__Extract provided__:
________

Sapolsky turned his back on the niche, albeit vocal fanbase that had supported him through broken rings, frozen streams, and cage match mishaps. It’s hard to blame him for wanting to take his business down a different avenue, but the aggression in which Sapolsky conducted himself through Twitter while making these changes was troublesome. It was as if he had finally gotten his wrestling booker varsity jacket and he was ready to shove nerds into lockers, despite the fact that for Sapolksy’s entire career he had been the figurehead of the nerd brigade. 

His demeanor diminished the last remaining buzz EVOLVE had in the hardcore stratosphere. EVOLVE was something different now. It was a pipeline to a bigger paycheck, which isn’t inherently a bad thing, but it no longer represented an alternative to corporate wrestling. It was a big label punk band. An oxymoron, if you will. Sure, it projected an ethos of “sticking it to the man”, but it was being backed by a larger corporate entity. It had lost its heart. It had become something else. EVOLVE, the promotion inspired by Bryan Danielson, built by Davey Richards, revived by Drew Galloway, and thrived thanks to Zack Sabre Jr, Matt Riddle, and Chris Hero died when Adam Cole took his piece of NXT gold and defended it in an EVOLVE ring. 

Everything after that, including EVOLVE 131, which was broadcast live on the WWE Network, may as well have been another promotion. 

Era Match Recommendations

Match Recommendations Provided by Joe Lanza 

  • Anthony Henry vs. AR Fox: EVOLVE 120 
  • Austin Theory vs. Darby Allin: EVOLVE 121 
  • Shane Strickland vs. AR Fox: EVOLVE 122 
  • AR Fox & Leon Ruff vs. Eddie Kingston & Joe Gacy: EVOLVE 131 
  • Matt Riddle vs. Drew Gulak: EVOLVE 131 
  • Austin Theory vs. JD Drake: EVOLVE 131 
  • AR Fox & Leon Ruff vs. Adrian Alanis & Liam Gracy: EVOLVE 145
  • Mansoor vs. Curt Stallion: EVOLVE 145 
  • Curt Stallion vs. JD Drake vs. Jake Atlas: EVOLVE 146 

EVOLVE’s loss to the wrestling landscape will be an impactful one.

Even in its final incarnation, it represented an important step along the way for young, hungry wrestlers who were desperate to take the next step. At its core, EVOLVE was a finishing school. Sapolsky used the knowledge he had amassed in ECW and ROH and used it to launch the careers of wrestlers like Johnny Gargano, Matt Riddle, and Austin Theory. Since the NXT revolution and the indie signing boom that began around 2015, it has felt as if WWE only poaches wrestlers from Ring of Honor when they represent competition. The talents that come from Sapolsky’s promotions, however, are heralded as the future of the business. From Zack Sabre Jr in New Japan to Darby Allin in All Elite Wrestling to a disgusting amount of the NXT and WWE main roster talent, their roots can be traced back to EVOLVE Wrestling.

________

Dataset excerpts
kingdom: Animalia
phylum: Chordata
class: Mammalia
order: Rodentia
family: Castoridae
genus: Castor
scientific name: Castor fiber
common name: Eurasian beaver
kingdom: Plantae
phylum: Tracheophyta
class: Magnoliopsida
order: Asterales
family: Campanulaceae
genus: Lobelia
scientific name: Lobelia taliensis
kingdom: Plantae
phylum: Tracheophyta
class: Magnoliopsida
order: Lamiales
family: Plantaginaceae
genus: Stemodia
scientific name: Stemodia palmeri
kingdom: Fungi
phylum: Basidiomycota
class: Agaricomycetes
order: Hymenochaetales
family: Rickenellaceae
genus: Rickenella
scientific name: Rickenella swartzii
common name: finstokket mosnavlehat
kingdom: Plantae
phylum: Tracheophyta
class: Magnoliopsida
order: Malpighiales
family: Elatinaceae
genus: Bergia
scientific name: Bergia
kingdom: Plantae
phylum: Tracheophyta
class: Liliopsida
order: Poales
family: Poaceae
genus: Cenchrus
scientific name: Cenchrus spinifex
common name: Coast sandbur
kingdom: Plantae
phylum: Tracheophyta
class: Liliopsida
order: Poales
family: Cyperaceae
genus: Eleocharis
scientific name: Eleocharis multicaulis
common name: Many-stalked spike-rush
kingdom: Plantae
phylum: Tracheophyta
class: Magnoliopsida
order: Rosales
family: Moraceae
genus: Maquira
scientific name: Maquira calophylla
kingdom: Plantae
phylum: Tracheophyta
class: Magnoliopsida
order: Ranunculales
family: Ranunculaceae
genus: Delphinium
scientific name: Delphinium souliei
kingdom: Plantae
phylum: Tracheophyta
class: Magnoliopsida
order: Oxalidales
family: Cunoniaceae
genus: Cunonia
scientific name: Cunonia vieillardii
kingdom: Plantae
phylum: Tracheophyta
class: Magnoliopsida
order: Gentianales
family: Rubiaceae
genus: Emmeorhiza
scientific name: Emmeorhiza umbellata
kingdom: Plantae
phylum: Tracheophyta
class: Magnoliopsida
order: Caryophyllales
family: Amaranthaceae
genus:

________

__Directions for this task__: Can you condense the paragraph of the EVOLVE excerpt beginning "Even in its final incarnation" into a short bulleted list that keeps its main facts? The rows are separate material unrelated to the EVOLVE excerpt.

__Response area__:
- Even in its last form, EVOLVE was an important step for young, hungry wrestlers eager to move up; at its core it was a finishing school.
- Sapolsky used the knowledge he gained in ECW and ROH to launch the careers of wrestlers such as Johnny Gargano, Matt Riddle, and Austin Theory.
- Since the NXT revolution and the indie signing boom that began around 2015, WWE has seemed to take wrestlers from Ring of Honor only when they represent competition.
- Talent from Sapolsky's promotions, by contrast, is hailed as the future of the business.
- Zack Sabre Jr in New Japan, Darby Allin in All Elite Wrestling, and a great many NXT and WWE main roster wrestlers trace their roots to EVOLVE Wrestling.